- Directed by: Millicent Hailes
- Written by: Kendra A Miller; Millicent Hailes;
- Produced by: Millicent Hailes; Nathan Scherrer; Tara Sheree; Tyler Payne; Liz Cardenas; Douglas Riggs;
- Starring: Julia Fox; Ashley Moore; Lío Mehiel; Micaela Wittman; Ryder McLaughlin; Kate Moennig; Creed Bratton;
- Cinematography: Ksusha Genenfeld
- Edited by: Amber Bansak
- Music by: Wynne Bennet
- Production companies: Freenjoy; Steak and Rosé;
- Release date: March 12, 2026 (SXSW);
- Running time: 94 minutes
- Country: United States
- Language: English

= Perfect (2026 film) =

2026 American drama film

Perfect (stylized as PERFECT), is a 2026 American drama film directed, produced, and co-written by Millicent Hailes in her directorial debut. It stars Julia Fox, Ashley Moore, Lío Mehiel, Micaela Wittman, Ryder McLaughlin, Kate Moennig and Creed Bratton.

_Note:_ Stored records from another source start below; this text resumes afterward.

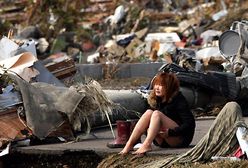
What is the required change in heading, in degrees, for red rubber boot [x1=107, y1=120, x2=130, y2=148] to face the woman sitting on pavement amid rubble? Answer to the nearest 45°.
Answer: approximately 135° to its left

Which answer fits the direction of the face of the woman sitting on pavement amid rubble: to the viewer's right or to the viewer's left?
to the viewer's left

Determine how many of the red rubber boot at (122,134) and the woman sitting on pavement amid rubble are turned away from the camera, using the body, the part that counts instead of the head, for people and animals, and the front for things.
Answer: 0

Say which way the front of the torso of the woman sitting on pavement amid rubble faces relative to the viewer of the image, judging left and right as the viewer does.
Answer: facing the viewer and to the left of the viewer

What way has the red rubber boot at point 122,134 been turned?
to the viewer's left
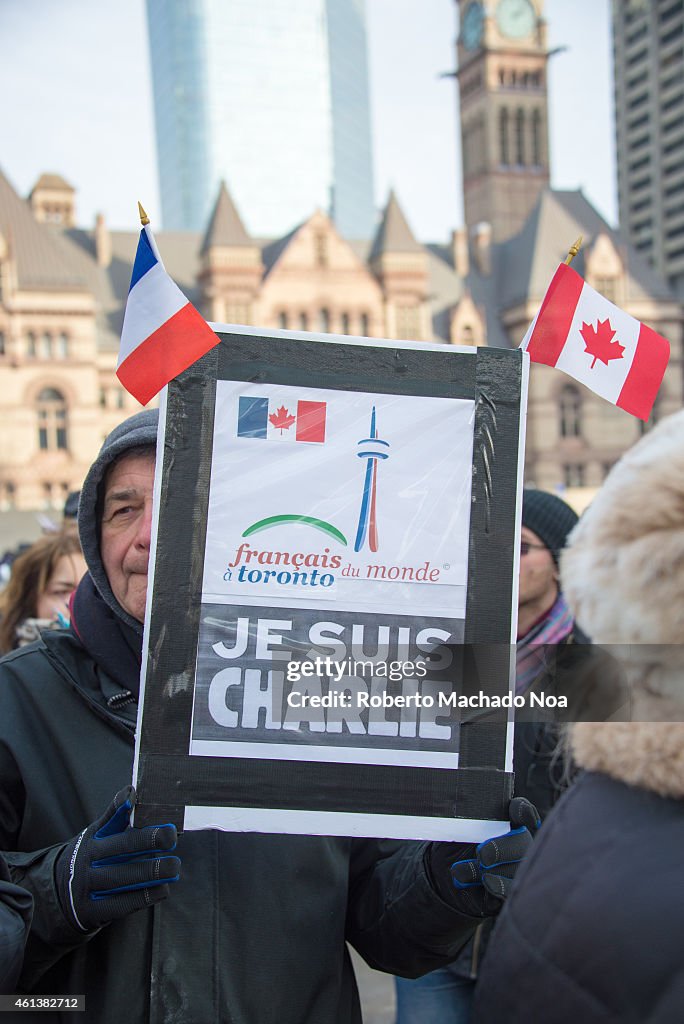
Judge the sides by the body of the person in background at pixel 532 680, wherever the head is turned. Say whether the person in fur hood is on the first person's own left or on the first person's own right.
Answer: on the first person's own left

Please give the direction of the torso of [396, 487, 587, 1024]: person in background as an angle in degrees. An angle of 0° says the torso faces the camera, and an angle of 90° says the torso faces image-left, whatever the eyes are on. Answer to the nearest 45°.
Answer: approximately 45°

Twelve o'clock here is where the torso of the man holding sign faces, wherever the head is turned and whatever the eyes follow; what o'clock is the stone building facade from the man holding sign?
The stone building facade is roughly at 6 o'clock from the man holding sign.

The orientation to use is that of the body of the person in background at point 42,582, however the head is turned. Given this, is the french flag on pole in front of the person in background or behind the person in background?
in front

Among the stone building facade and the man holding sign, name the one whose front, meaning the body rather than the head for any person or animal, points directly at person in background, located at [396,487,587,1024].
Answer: the stone building facade

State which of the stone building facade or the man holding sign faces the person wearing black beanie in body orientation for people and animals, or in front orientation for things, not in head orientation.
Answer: the stone building facade

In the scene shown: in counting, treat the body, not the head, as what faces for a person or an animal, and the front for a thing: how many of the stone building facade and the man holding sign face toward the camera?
2

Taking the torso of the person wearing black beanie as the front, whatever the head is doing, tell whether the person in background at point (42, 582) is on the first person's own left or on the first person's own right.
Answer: on the first person's own right

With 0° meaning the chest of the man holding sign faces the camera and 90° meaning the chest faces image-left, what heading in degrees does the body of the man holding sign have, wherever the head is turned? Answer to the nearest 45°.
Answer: approximately 0°

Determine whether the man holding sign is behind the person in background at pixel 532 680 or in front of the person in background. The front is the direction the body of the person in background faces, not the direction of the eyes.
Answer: in front
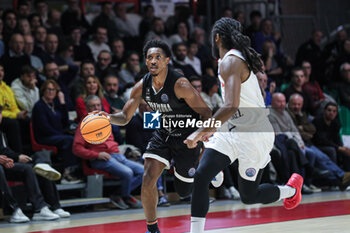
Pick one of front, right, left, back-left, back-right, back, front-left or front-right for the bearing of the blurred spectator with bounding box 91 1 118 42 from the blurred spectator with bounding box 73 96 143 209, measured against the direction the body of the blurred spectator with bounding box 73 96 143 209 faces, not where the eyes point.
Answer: back-left

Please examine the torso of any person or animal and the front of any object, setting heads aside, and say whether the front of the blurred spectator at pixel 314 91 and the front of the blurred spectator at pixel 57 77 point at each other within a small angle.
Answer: no

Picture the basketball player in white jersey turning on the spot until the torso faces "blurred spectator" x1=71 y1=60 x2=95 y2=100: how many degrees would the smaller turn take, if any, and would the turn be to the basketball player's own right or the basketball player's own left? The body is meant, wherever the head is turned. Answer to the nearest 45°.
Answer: approximately 45° to the basketball player's own right

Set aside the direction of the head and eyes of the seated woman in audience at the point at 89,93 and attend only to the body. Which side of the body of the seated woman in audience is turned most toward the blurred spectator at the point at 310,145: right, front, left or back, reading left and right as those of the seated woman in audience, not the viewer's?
left

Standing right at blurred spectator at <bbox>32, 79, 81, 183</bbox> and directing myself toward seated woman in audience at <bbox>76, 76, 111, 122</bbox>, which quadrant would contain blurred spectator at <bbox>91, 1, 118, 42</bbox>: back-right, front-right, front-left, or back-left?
front-left

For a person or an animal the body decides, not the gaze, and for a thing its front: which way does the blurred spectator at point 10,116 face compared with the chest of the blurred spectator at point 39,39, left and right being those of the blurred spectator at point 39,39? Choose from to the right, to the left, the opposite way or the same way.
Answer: the same way

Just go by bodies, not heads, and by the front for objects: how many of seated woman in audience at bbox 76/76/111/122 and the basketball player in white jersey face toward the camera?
1

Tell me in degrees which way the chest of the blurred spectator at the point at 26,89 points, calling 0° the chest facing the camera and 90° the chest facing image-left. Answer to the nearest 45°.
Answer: approximately 315°

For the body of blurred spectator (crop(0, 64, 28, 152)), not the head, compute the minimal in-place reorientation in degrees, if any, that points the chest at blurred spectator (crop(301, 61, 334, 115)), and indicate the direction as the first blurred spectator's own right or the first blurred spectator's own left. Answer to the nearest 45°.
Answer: approximately 45° to the first blurred spectator's own left

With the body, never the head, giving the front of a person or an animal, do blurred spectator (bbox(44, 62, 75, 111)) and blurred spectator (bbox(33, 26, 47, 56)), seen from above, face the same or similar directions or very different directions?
same or similar directions

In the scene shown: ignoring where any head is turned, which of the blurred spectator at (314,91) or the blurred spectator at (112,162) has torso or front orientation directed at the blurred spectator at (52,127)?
the blurred spectator at (314,91)

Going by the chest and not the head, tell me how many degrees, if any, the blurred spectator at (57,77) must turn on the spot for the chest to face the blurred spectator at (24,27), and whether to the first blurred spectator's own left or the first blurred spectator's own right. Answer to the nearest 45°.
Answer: approximately 180°

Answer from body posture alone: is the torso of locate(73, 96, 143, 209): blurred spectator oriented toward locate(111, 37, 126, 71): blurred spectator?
no

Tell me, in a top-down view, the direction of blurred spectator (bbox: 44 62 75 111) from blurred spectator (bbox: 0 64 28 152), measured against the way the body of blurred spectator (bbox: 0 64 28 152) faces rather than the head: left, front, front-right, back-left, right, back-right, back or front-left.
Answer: left

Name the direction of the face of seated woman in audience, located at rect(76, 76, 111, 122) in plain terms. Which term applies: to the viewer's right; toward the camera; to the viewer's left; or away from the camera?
toward the camera

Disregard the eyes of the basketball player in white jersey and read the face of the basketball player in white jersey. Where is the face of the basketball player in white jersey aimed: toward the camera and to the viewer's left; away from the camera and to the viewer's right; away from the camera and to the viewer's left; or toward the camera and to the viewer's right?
away from the camera and to the viewer's left

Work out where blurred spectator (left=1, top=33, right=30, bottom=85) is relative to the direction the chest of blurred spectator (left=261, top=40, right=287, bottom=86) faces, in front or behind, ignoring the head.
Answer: in front

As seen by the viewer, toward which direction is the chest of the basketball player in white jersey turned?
to the viewer's left

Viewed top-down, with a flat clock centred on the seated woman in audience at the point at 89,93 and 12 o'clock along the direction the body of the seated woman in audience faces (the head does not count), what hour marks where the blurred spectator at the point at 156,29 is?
The blurred spectator is roughly at 7 o'clock from the seated woman in audience.

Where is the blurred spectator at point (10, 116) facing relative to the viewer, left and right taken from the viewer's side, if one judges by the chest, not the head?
facing the viewer and to the right of the viewer
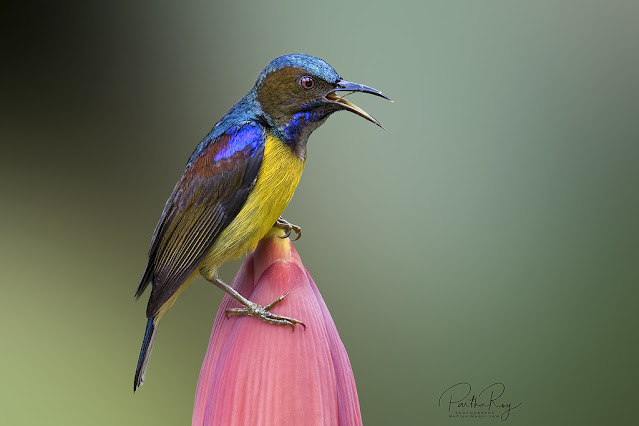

It had its world premiere at the 2026 South by Southwest Film & TV Festival on March 12, 2026.

==Premise==
A wealthy pregnant woman falls in love with a woman starting her life over.

==Cast==
- Julia Fox as Mallory
- Ashley Moore as Kai
- Lío Mehiel
- Micaela Wittman
- Ryder McLaughlin
- Kate Moennig
- Creed Bratton

==Production==
In August 2024, it was announced Julia Fox, Ashley Moore, Micaela Wittman, and Lío Mehiel had joined the cast of the film, with Millicent Hailes directing from her screenplay co-written with Kendra A. Miller. Principal photography commenced in September. During production, Perfect was unionized with IATSE.

==Release==
It had its world premiere at the 2026 South by Southwest Film & TV Festival on March 12, 2026.